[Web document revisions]
****************************************

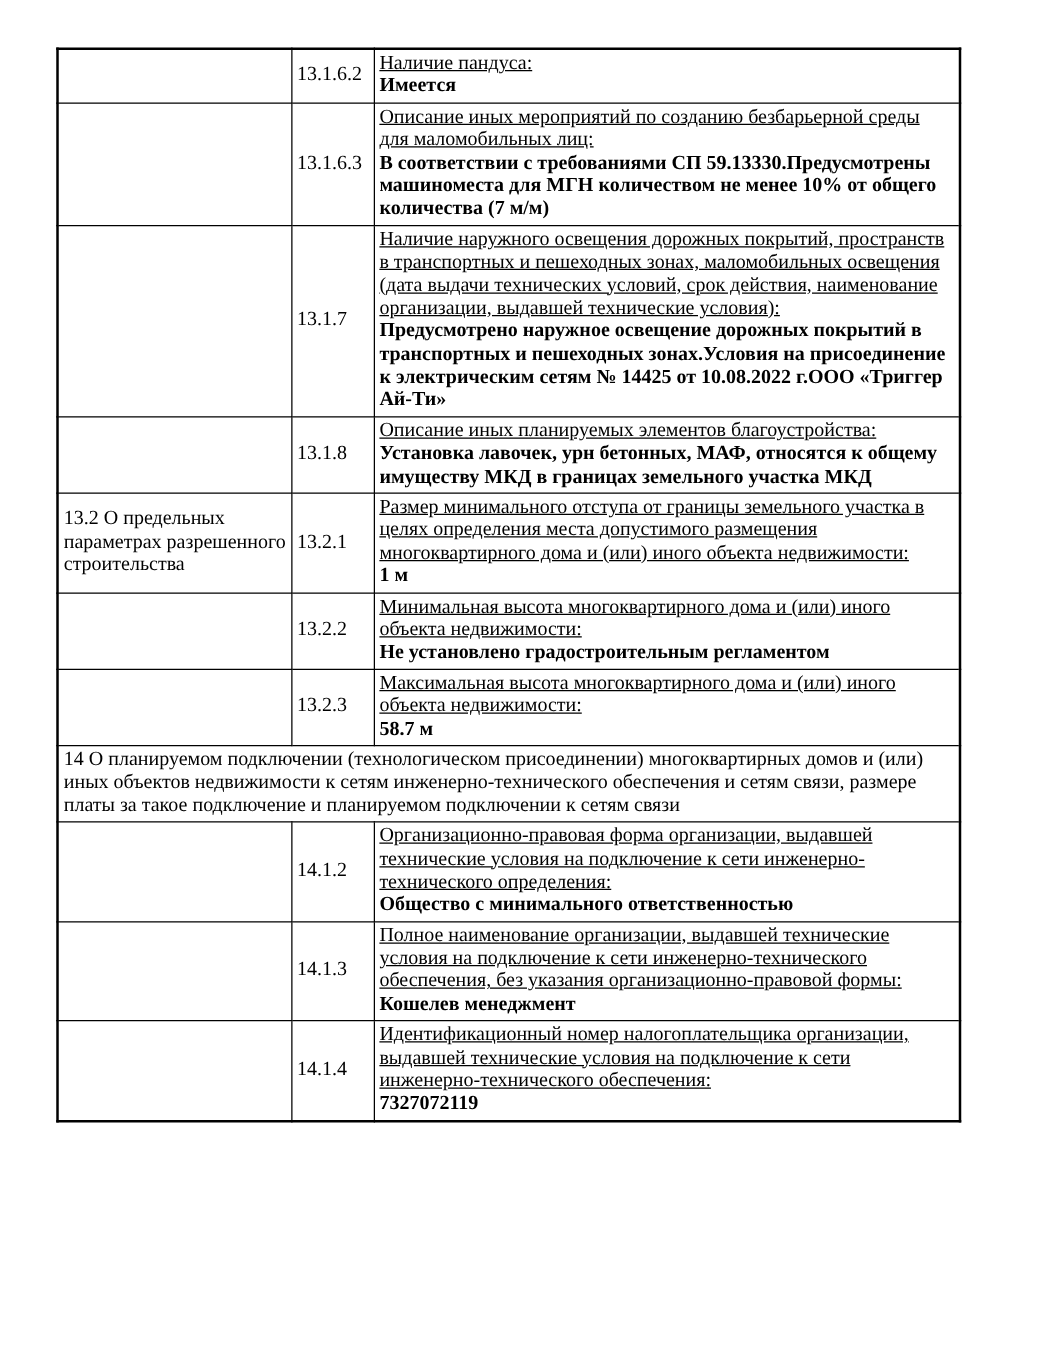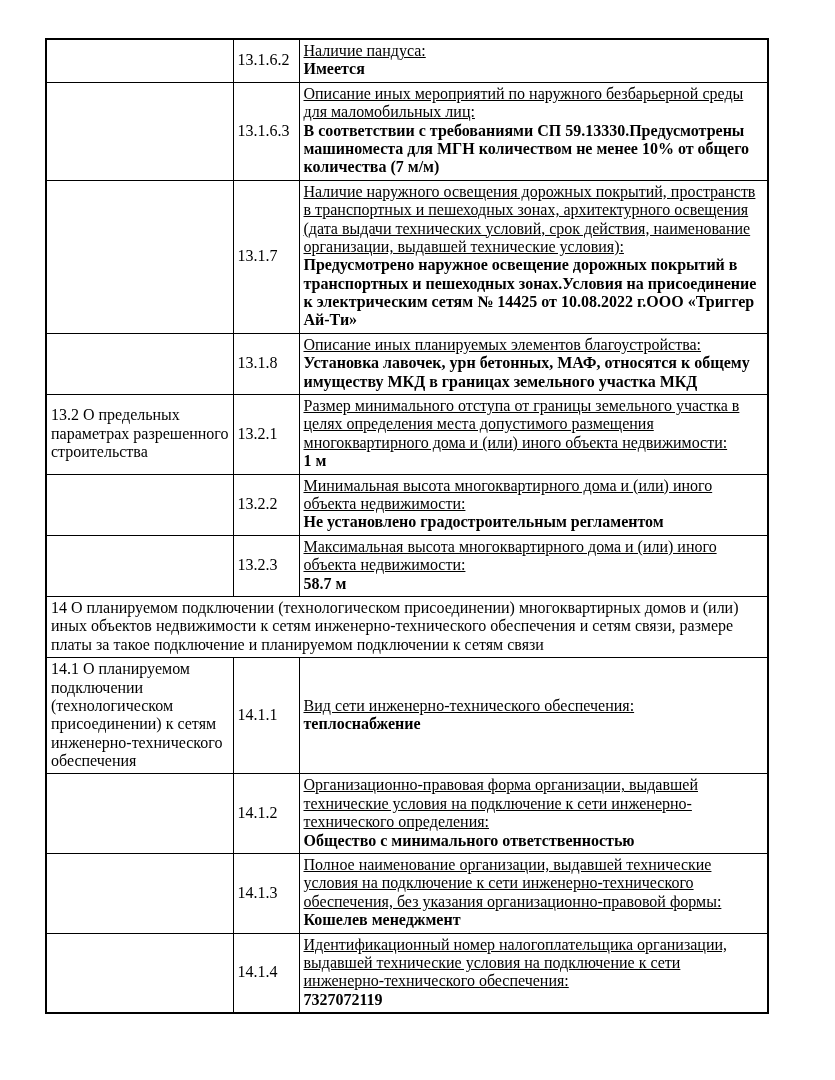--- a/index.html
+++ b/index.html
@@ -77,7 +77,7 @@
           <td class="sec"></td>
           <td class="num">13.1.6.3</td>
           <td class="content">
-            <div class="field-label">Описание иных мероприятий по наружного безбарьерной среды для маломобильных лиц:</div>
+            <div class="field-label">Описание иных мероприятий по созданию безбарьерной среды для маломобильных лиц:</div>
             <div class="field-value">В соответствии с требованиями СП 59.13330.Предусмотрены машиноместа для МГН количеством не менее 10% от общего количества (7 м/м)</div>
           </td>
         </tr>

****************************************

* [PROBLEM TO WORK ON] Copy every line above in which the string "мероприятий" shows up.

* [REPLY]
-            <div class="field-label">Описание иных мероприятий по наружного безбарьерной среды для маломобильных лиц:</div>
+            <div class="field-label">Описание иных мероприятий по созданию безбарьерной среды для маломобильных лиц:</div>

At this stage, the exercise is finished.